Collected data
::::::::

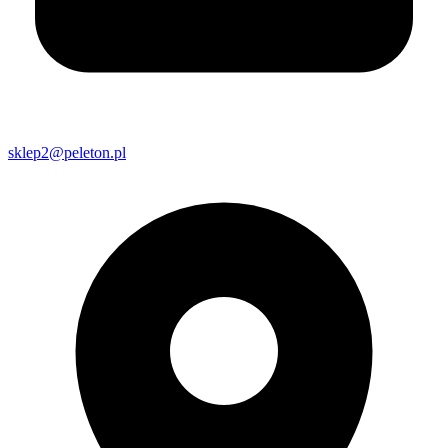
sklep2@peleton.pl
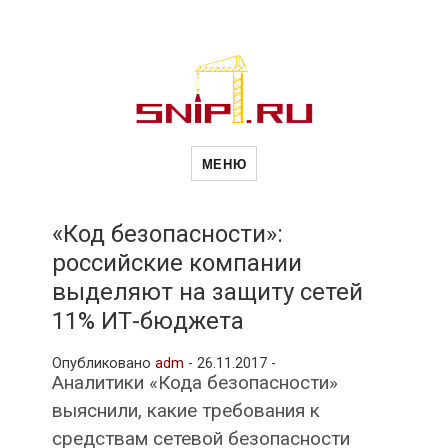
Новости
Сайт о строительной отрасли и
недвижимости в Россиии и за
МЕНЮ
рубежом. Каждый день
обновляются Новости
строительства, архитекутры,
строительств
блгоустройства, недвижимости и
другие связанные со стройкой
«Код безопасности»:
рубрики
российские компании
и
выделяют на защиту сетей
11% ИТ-бюджета
недвижимост
Опубликовано
adm
-
26.11.2017 -
Аналитики «Кода безопасности»
выяснили, какие требования к
средствам сетевой безопасности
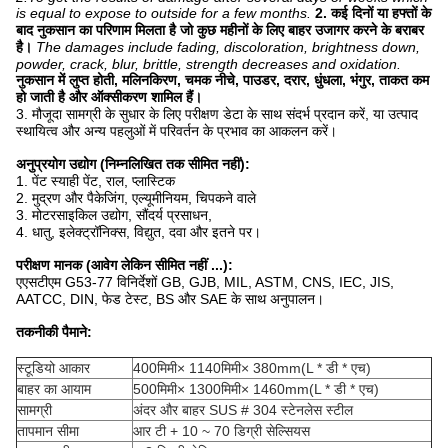
is equal to expose to outside for a few months.
2. कई दिनों या हफ्तों के
बाद नुकसान का परिणाम मिलता है जो कुछ महीनों के लिए बाहर उजागर करने के बराबर
है।
The damages include fading, discoloration, brightness down,
powder, crack, blur, brittle, strength decreases and oxidation.
नुकसान में लुप्त होती, मलिनकिरण, चमक नीचे, पाउडर, दरार, धुंधला, भंगुर, ताकत कम
हो जाती है और ऑक्सीकरण शामिल हैं।
3. मौजूदा सामग्री के सुधार के लिए परीक्षण डेटा के साथ संदर्भ प्रदान करें, या उत्पाद
स्थायित्व और अन्य पहलुओं में परिवर्तन के प्रभाव का आकलन करें।
अनुप्रयोग उद्योग (निम्नलिखित तक सीमित नहीं):
1. पेंट स्याही पेंट, राल, प्लास्टिक
2. मुद्रण और पैकेजिंग, एल्यूमीनियम, चिपकने वाले
3. मोटरसाइकिल उद्योग, सौंदर्य प्रसाधन,
4. धातु, इलेक्ट्रॉनिक्स, विद्युत, दवा और इतने पर।
परीक्षण मानक (आवेग लेकिन सीमित नहीं ...):
एएसटीएम G53-77 विनिर्देशों GB, GJB, MIL, ASTM, CNS, IEC, JIS,
AATCC, DIN, फेड टेस्ट, BS और SAE के साथ अनुपालन।
तकनीकी पैमाने:
स्टूडियो आकार
400
मिमी
× 1140
मिमी
× 380mm
(L * डी * एच)
बाहर का आयाम
500
मिमी
× 1300
मिमी
× 1460mm
(L * डी * एच)
सामग्री
अंदर और बाहर SUS # 304 स्टेनलेस स्टील
तापमान सीमा
आर टी + 10 ~ 70 डिग्री सेल्सियस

::::::::

* Description of the task *
Reproduce the data above exactly, leaving each picture out.

* Result of this exercise *
sklep2@peleton.pl
Новости
Сайт о строительной отрасли и
недвижимости в Россиии и за
МЕНЮ
рубежом. Каждый день
обновляются Новости
строительства, архитекутры,
строительств
блгоустройства, недвижимости и
другие связанные со стройкой
«Код безопасности»:
рубрики
российские компании
и
выделяют на защиту сетей
11% ИТ-бюджета
недвижимост
Опубликовано
adm
-
26.11.2017 -
Аналитики «Кода безопасности»
выяснили, какие требования к
средствам сетевой безопасности
is equal to expose to outside for a few months.
2. कई दिनों या हफ्तों के
बाद नुकसान का परिणाम मिलता है जो कुछ महीनों के लिए बाहर उजागर करने के बराबर
है।
The damages include fading, discoloration, brightness down,
powder, crack, blur, brittle, strength decreases and oxidation.
नुकसान में लुप्त होती, मलिनकिरण, चमक नीचे, पाउडर, दरार, धुंधला, भंगुर, ताकत कम
हो जाती है और ऑक्सीकरण शामिल हैं।
3. मौजूदा सामग्री के सुधार के लिए परीक्षण डेटा के साथ संदर्भ प्रदान करें, या उत्पाद
स्थायित्व और अन्य पहलुओं में परिवर्तन के प्रभाव का आकलन करें।
अनुप्रयोग उद्योग (निम्नलिखित तक सीमित नहीं):
1. पेंट स्याही पेंट, राल, प्लास्टिक
2. मुद्रण और पैकेजिंग, एल्यूमीनियम, चिपकने वाले
3. मोटरसाइकिल उद्योग, सौंदर्य प्रसाधन,
4. धातु, इलेक्ट्रॉनिक्स, विद्युत, दवा और इतने पर।
परीक्षण मानक (आवेग लेकिन सीमित नहीं ...):
एएसटीएम G53-77 विनिर्देशों GB, GJB, MIL, ASTM, CNS, IEC, JIS,
AATCC, DIN, फेड टेस्ट, BS और SAE के साथ अनुपालन।
तकनीकी पैमाने:
स्टूडियो आकार
400
मिमी
× 1140
मिमी
× 380mm
(L * डी * एच)
बाहर का आयाम
500
मिमी
× 1300
मिमी
× 1460mm
(L * डी * एच)
सामग्री
अंदर और बाहर SUS # 304 स्टेनलेस स्टील
तापमान सीमा
आर टी + 10 ~ 70 डिग्री सेल्सियस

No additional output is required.